Yasin Hoshur said he had been informed by the village security chief that Melikixan Obul had been shot by police because she resisted their order to allow them into the home, though his brother and niece had been “shot by mistake” while hiding under the bed, “though later he didn’t repeat that.”

He said that he and around 100 family members expected Tursun Hoshur and Maynur Tursun to be released when they attended their March trial, and that the two would be officially exonerated by the government.

“Instead, we learned that Tursun Hoshur would be sentenced to 12 years and Maynur Tursun to eight years in jail for sheltering a key terrorist suspect.”

The suspect was Abdukerim Abdurehim, one of five men alleged to have brutally attacked the party secretary of Purchaqchi’s Bashquduq village last year, and who stayed with the family for one night as a guest of Turdimemet Tursun and Nurmet Tursun, his former classmates. Details of that attack remain unclear.
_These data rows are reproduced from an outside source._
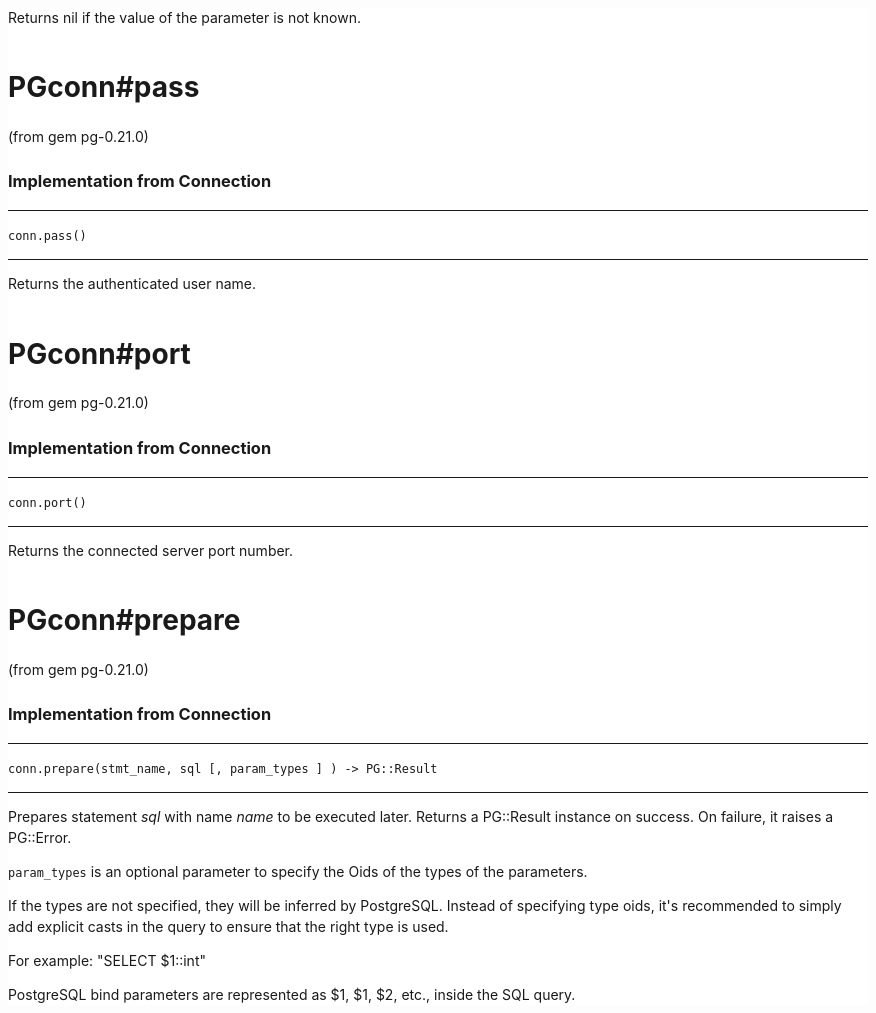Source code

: 
Returns nil if the value of the parameter is not known.


# PGconn#pass

(from gem pg-0.21.0)
### Implementation from Connection
---
    conn.pass()

---

Returns the authenticated user name.


# PGconn#port

(from gem pg-0.21.0)
### Implementation from Connection
---
    conn.port()

---

Returns the connected server port number.


# PGconn#prepare

(from gem pg-0.21.0)
### Implementation from Connection
---
    conn.prepare(stmt_name, sql [, param_types ] ) -> PG::Result

---

Prepares statement *sql* with name *name* to be executed later. Returns a
PG::Result instance on success. On failure, it raises a PG::Error.

`param_types` is an optional parameter to specify the Oids of the types of the
parameters.

If the types are not specified, they will be inferred by PostgreSQL. Instead
of specifying type oids, it's recommended to simply add explicit casts in the
query to ensure that the right type is used.

For example: "SELECT $1::int"

PostgreSQL bind parameters are represented as $1, $1, $2, etc., inside the SQL
query.

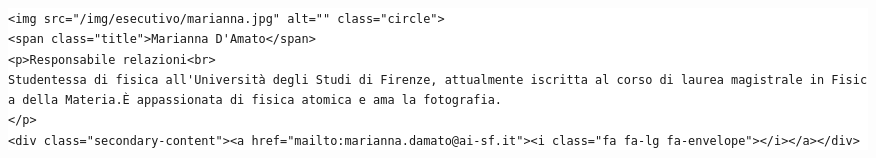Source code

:     <img src="/img/esecutivo/marianna.jpg" alt="" class="circle">
    <span class="title">Marianna D'Amato</span>
    <p>Responsabile relazioni<br>
    Studentessa di fisica all'Università degli Studi di Firenze, attualmente iscritta al corso di laurea magistrale in Fisica della Materia.È appassionata di fisica atomica e ama la fotografia.
    </p>
    <div class="secondary-content"><a href="mailto:marianna.damato@ai-sf.it"><i class="fa fa-lg fa-envelope"></i></a></div>
  </li>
Yasin Hoshur said that Tursun Hoshur’s two sons fled with Abdukerim Abdurehim when they heard police planned to raid the house in a search for the suspect, though he claimed that the family was unaware Abdurehim was wanted for alleged “terrorist activities.”

The sons were killed in a raid by police on Aug. 1, along with Abdurehim and six other men as they attempted to evade capture by authorities.

Restive region

Hotan prefecture in southwestern Xinjiang has been a hotbed of violent stabbing and shooting incidents between ethnic, mostly Muslim Uyghurs and Chinese security forces, with attacks coming amid a string of assaults and bombings across the region, formally called the Xinjiang Uyghur Autonomous Region.

Late last month, authorities in Hotan’s Qaraqash county demolished the house of a Uyghur Muslim couple that had served as an underground school for Quranic studies, days after charging the homeowners and 23 others with “endangering state security” for teaching Islamic religious studies, sending their children to schools that offered such classes, or attending the classes themselves.

Earlier in March, police in Hotan had shot and killed as many as seven ethnic Uyghurs who had been “acting suspiciously” while they were at a restaurant, prompting a security clampdown.

In recent years, China has launched a series of “strike hard” campaigns in Xinjiang in the name of fighting separatism, religious extremism and terrorism.
The targets of these campaigns, the minority Turkic-speaking, Muslim Uyghurs, complain of pervasive ethnic discrimination, religious repression, and cultural suppression by China’s communist government.

Uyghurs say they chafe under strict police scrutiny and controls on their movements and violent clashes with authorities are not uncommon in the region.